Unread postby Outcast_Searcher » Fri 18 Feb 2011, 06:33:25

gollum wrote:I was listening to an interview with Robert Hirsch on Financial Sense News Hour yesterday, he seemed to think it may take sever "oil shocks" before people see reality. He tried to very hard to not sound alarmist, which scares the hell out of me. His opinion is that when the authorities do fess up all hell is going to break loose.


(Highlight in text in quote above is mine, for emphasis).

I guess it depends on how you define "oil shock". For example, was the summer of 2008 an oil shock?

If so, then I'd say we had THREE oil shocks in the 70's, with gas lines, stagflation, decreasing real income, and fear that Japan would end up owning most of America as "fun" side-effects.

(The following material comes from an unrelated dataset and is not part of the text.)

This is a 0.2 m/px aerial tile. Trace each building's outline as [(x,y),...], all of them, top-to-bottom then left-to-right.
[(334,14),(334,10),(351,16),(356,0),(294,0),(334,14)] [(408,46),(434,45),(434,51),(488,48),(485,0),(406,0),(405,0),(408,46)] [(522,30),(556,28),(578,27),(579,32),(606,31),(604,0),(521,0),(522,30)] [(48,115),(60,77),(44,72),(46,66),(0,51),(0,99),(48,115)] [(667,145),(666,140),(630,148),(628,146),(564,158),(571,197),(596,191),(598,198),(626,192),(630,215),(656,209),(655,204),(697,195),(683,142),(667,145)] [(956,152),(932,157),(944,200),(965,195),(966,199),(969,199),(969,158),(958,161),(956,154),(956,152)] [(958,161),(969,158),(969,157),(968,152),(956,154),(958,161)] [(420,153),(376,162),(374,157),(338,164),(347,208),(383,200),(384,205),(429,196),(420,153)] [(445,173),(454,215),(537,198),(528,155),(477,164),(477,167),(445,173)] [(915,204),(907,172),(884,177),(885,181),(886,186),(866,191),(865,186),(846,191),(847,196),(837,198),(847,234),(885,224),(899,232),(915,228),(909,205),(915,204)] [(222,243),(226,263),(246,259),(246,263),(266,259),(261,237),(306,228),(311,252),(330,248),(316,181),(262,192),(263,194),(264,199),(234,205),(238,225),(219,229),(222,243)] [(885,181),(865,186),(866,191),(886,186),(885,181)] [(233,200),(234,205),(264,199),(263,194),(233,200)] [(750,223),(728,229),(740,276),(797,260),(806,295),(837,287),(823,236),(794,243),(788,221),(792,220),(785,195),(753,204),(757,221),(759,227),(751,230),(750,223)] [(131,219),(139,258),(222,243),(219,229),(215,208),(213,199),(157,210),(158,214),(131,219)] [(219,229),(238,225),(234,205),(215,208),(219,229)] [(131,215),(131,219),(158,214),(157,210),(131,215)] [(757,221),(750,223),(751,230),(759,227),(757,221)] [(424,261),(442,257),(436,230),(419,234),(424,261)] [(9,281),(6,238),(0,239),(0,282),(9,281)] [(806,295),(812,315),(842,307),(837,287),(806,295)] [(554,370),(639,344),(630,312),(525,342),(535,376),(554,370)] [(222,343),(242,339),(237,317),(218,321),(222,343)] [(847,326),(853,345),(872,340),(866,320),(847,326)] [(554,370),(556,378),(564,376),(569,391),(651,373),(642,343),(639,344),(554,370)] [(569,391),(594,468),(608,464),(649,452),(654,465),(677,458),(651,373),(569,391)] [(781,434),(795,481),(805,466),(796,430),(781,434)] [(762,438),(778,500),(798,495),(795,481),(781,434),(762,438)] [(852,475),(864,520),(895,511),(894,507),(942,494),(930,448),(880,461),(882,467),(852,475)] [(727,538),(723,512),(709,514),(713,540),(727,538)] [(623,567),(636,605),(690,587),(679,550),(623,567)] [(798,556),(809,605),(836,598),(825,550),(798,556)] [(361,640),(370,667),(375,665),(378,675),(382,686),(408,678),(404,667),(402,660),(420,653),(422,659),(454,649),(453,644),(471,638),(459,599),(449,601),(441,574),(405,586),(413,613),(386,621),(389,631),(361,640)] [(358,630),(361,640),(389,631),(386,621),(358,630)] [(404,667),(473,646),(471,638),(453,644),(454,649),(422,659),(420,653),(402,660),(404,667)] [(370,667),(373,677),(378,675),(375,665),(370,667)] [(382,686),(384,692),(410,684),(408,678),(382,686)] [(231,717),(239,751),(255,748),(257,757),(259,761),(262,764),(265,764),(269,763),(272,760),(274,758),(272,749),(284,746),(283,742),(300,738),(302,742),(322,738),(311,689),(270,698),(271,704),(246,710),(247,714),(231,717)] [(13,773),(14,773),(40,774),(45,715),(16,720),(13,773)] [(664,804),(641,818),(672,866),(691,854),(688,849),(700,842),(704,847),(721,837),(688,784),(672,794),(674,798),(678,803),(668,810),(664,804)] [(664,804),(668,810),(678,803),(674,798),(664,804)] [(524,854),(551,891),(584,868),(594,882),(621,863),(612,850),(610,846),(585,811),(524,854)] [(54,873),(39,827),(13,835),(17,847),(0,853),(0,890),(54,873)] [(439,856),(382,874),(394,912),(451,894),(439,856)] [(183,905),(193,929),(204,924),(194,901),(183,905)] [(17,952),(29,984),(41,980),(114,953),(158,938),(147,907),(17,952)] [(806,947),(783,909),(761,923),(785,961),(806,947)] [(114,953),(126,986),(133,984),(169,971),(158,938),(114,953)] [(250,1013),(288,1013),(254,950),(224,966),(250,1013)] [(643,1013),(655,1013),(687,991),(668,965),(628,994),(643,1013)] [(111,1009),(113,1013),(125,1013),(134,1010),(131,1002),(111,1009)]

I remember thinking in about 1979, in the middle of oil shock number three, roughly: "OK. THAT'S ENOUGH. I'm convinced this is now a trend and we need to start doing something proactive about it. I'd support an escalating gasoline tax in the U.S. of perhaps a dime added each year, to provide an economic incentive to move us away from using so much oil -- at a gradual enough rate to avoid vaporizing the economy.

Almost NONE of the American populace liked that idea at ALL -- and here, 30+ years later, here we are, nearly bankrupt and with NO meaningful solutions. AND NO MEANINGFUL PLANS FOR SOLUTIONS from our wondrous government.

I'm not sure what it will take to GET people to "see reality", but it apparently will need to be severe and fairly sustained.

:cry:
Given the track record of the perma-doomer blogs, I wouldn't bet a fast crash doomer's money on their predictions.